TASK INSTRUCTIONS | Summarize the section on subjectivity lexicons in two sentences.

PASSAGE SHOWN |
>>>>>
3.1 Subjectivity Lexicons
A subjectivity lexicon is a predefined list of words associated with emotional context such as positive/negative. Subjectivity lexicons are typically short (a few thousand words), but work because of Zipf’s law which holds that the nth-ranked item in a frequency table has a frequency count equal to 1/n of the top-ranked item. So infrequently used words are used very infrequently.
There are three common sentiment lexicons. Bing is common for polarity scoring, AFINN for emotion classification. NRC is a less common option for emotion classification.
Bing classifies words as positive or negative.
bing <- tidytext::get_sentiments("bing") %>%
# remove dups
filter(!word %in% c("envious", "enviously", "enviousness"))
<<<<<
DATASET EXTRACT |
>>>>>
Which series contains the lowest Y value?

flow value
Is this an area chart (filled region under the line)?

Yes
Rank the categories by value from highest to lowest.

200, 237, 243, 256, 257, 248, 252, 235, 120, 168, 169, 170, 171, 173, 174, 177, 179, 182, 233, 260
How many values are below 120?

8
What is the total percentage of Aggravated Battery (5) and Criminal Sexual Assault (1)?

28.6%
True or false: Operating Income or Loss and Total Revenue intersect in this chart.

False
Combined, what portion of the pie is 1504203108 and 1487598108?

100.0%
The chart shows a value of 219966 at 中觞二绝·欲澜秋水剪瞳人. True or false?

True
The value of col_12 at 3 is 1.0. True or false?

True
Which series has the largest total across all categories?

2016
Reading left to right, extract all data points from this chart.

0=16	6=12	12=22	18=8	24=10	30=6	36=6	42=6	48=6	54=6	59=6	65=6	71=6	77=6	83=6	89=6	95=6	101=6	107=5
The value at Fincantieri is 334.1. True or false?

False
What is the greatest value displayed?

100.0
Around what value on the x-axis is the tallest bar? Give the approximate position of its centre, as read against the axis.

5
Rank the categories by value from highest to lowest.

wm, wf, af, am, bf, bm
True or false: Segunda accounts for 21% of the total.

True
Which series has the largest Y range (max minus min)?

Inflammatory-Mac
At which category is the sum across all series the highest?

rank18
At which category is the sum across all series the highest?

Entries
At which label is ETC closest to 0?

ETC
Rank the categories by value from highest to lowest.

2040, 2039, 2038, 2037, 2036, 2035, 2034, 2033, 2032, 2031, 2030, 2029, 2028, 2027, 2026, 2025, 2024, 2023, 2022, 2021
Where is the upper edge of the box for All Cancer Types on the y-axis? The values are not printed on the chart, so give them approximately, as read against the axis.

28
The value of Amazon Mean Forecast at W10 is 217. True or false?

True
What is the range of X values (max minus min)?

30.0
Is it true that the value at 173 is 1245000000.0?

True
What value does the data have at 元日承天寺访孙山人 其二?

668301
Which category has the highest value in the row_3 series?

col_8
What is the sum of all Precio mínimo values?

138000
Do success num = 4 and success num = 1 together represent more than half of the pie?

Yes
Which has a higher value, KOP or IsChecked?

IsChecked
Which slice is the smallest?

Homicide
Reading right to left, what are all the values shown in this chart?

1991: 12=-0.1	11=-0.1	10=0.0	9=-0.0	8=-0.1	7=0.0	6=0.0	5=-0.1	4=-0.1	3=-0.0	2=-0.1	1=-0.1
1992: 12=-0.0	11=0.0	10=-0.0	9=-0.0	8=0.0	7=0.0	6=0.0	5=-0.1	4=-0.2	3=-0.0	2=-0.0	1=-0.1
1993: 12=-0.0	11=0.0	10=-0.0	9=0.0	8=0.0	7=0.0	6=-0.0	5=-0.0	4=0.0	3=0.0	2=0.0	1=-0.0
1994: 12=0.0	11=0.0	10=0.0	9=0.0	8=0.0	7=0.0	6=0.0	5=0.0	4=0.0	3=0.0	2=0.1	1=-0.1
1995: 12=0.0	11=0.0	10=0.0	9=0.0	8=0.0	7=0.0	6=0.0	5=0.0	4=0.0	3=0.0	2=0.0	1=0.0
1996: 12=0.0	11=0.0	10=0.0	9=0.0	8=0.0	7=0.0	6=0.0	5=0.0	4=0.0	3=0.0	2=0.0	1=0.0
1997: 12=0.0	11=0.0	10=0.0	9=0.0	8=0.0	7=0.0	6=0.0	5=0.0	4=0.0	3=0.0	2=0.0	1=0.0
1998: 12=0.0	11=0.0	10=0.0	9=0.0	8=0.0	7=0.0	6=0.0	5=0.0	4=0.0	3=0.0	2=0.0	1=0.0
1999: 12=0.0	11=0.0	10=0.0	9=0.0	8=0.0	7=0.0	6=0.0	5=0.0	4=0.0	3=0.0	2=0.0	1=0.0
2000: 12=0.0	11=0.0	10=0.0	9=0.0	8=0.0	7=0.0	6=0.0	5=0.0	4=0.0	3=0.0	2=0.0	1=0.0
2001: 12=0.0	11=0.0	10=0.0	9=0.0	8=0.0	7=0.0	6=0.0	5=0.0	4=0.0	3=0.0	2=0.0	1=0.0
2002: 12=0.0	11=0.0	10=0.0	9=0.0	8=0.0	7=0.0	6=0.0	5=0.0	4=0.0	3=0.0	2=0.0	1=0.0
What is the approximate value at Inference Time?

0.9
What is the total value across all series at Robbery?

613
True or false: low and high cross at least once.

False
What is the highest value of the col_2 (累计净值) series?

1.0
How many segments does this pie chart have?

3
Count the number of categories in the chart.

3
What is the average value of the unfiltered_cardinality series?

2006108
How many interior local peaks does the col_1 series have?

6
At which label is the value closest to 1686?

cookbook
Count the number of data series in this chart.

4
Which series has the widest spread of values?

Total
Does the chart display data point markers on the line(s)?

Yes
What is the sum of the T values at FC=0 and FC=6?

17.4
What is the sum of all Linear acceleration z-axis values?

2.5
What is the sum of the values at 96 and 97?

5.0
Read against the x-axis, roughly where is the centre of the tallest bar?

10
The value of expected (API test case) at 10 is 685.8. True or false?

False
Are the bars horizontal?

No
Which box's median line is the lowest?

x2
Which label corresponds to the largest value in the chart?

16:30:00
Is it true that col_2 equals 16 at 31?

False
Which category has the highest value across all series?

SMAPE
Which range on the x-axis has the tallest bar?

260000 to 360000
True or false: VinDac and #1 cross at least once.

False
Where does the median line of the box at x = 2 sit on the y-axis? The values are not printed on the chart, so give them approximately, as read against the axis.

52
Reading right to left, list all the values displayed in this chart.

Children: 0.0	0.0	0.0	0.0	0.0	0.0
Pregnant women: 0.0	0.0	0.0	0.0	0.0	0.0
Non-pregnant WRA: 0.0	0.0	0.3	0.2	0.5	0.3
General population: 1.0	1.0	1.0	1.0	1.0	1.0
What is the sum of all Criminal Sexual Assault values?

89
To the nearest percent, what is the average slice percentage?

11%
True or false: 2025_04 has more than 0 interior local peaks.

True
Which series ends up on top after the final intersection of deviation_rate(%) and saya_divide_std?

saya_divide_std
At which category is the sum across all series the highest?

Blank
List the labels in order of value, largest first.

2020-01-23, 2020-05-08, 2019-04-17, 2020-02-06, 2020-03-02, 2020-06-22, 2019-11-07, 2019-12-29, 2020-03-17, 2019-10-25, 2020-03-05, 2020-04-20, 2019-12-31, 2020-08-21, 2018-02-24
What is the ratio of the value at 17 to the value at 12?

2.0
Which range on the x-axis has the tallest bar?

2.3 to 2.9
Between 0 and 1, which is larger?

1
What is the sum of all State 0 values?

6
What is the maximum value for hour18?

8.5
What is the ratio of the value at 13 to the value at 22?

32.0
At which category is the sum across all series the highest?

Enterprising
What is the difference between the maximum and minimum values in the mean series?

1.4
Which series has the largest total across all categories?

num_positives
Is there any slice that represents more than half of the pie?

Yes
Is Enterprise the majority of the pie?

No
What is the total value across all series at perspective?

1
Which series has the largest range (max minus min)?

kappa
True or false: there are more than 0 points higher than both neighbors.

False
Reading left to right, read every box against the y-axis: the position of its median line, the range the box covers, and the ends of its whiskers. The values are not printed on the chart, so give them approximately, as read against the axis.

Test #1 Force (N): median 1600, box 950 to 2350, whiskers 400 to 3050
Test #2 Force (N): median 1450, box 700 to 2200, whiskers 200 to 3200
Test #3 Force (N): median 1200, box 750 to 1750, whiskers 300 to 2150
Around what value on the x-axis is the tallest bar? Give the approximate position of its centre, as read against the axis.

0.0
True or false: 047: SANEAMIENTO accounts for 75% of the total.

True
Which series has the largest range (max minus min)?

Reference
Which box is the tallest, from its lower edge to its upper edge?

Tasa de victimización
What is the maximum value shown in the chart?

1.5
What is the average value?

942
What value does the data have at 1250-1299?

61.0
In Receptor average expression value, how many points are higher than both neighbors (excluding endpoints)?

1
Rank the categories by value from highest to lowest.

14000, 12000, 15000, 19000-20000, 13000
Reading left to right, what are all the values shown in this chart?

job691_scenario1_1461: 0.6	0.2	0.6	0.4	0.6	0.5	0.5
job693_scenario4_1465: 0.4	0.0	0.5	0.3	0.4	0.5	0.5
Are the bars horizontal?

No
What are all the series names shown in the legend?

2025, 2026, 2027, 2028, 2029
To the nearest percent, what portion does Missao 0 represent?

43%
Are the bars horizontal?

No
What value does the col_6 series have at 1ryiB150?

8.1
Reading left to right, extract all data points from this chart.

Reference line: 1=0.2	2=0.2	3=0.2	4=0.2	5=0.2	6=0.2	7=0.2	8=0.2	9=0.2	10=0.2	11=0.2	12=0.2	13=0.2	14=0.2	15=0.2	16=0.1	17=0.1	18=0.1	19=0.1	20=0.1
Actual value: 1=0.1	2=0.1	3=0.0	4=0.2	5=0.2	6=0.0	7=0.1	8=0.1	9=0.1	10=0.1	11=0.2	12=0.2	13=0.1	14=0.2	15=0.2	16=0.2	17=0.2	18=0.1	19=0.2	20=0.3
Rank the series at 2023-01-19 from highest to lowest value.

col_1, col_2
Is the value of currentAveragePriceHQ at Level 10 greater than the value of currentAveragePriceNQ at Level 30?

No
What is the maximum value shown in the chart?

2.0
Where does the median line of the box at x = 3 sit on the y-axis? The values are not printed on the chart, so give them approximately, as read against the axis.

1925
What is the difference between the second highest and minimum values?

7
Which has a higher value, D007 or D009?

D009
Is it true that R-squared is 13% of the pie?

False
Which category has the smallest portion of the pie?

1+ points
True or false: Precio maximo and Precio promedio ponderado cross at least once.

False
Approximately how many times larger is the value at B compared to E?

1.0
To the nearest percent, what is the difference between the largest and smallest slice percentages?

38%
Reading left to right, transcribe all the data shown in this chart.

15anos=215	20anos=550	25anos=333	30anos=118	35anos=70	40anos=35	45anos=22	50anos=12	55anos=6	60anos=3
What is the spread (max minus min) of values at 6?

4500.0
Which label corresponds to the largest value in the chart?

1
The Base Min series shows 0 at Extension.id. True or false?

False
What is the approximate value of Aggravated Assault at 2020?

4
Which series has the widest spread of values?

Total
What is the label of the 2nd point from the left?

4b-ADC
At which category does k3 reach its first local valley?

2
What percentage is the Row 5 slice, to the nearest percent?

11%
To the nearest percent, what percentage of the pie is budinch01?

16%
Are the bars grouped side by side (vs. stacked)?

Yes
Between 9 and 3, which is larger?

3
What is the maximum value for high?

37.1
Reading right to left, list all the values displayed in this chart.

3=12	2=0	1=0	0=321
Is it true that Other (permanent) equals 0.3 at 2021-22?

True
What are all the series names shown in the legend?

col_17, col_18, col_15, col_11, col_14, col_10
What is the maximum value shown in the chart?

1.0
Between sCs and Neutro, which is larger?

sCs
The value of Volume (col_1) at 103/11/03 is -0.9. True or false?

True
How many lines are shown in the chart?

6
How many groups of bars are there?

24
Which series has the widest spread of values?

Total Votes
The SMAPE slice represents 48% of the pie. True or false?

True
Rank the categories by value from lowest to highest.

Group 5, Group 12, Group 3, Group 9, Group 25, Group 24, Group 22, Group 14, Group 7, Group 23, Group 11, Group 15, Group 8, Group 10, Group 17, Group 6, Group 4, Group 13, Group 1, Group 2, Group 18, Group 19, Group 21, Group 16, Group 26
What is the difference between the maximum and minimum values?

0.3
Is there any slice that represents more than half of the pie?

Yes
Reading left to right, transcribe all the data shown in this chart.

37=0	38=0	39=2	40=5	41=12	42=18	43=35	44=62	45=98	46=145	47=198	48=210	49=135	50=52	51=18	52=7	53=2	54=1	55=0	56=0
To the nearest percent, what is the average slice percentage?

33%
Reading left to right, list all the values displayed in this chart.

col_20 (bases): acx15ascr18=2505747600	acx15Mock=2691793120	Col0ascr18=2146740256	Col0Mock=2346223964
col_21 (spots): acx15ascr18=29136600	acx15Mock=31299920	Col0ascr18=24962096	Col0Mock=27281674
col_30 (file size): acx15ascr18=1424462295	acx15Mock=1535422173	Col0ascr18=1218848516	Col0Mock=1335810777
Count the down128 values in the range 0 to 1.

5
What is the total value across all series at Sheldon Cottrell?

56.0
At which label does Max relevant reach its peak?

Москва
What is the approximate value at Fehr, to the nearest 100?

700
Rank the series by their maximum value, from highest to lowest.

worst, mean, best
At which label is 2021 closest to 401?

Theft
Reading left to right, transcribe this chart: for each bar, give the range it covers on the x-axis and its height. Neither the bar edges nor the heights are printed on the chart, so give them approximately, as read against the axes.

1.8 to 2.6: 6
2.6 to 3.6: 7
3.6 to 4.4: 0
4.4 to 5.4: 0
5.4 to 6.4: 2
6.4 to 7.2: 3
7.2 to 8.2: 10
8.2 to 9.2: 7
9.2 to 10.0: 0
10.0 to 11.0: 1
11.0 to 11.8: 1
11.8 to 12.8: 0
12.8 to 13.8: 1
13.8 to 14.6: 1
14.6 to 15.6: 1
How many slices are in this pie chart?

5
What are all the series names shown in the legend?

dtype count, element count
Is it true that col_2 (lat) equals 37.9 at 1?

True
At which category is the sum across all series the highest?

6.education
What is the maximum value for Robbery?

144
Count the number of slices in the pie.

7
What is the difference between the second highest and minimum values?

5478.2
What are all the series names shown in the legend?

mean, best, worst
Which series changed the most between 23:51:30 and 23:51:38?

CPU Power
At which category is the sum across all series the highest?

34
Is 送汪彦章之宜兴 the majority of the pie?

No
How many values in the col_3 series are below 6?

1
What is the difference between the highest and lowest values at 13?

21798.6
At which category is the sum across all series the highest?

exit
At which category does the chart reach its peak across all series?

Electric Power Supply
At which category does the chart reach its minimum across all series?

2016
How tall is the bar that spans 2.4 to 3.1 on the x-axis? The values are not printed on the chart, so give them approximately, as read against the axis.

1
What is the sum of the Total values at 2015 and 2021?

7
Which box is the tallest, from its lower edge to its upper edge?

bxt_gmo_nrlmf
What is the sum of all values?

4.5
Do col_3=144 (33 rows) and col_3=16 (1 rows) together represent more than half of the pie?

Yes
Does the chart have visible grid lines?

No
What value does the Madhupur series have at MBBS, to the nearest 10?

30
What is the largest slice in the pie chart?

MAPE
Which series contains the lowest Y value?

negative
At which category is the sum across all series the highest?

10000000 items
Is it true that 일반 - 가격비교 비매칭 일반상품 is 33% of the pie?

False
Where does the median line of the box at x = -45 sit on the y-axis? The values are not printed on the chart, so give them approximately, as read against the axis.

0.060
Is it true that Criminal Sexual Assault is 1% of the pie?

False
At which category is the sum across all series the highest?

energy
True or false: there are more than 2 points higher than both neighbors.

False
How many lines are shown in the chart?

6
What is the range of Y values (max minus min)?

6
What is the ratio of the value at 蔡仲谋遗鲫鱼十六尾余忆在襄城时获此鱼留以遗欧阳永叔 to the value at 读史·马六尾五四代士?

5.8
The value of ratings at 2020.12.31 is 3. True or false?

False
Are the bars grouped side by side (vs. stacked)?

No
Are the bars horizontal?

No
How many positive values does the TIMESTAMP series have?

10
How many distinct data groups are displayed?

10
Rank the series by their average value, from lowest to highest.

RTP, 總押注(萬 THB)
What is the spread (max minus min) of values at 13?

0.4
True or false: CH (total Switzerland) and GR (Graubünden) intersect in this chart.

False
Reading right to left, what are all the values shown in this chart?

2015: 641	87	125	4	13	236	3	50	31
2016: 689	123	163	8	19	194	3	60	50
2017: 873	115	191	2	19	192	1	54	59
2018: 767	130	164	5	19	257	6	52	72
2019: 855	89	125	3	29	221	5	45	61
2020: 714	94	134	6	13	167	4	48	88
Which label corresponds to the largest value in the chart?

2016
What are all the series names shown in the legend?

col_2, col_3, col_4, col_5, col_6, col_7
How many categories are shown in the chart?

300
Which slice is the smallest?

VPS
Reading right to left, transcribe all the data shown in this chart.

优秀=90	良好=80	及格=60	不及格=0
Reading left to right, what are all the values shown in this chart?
<<<<<
TASK RESULT | A subjectivity lexicon is a short predefined list of words tied to emotional context such as positive or negative, and it works because, under Zipf's law, infrequently used words are used very infrequently. Of three common sentiment lexicons, Bing classifies words as positive or negative and is common for polarity scoring, AFINN is used for emotion classification, and NRC is a less common option for emotion classification.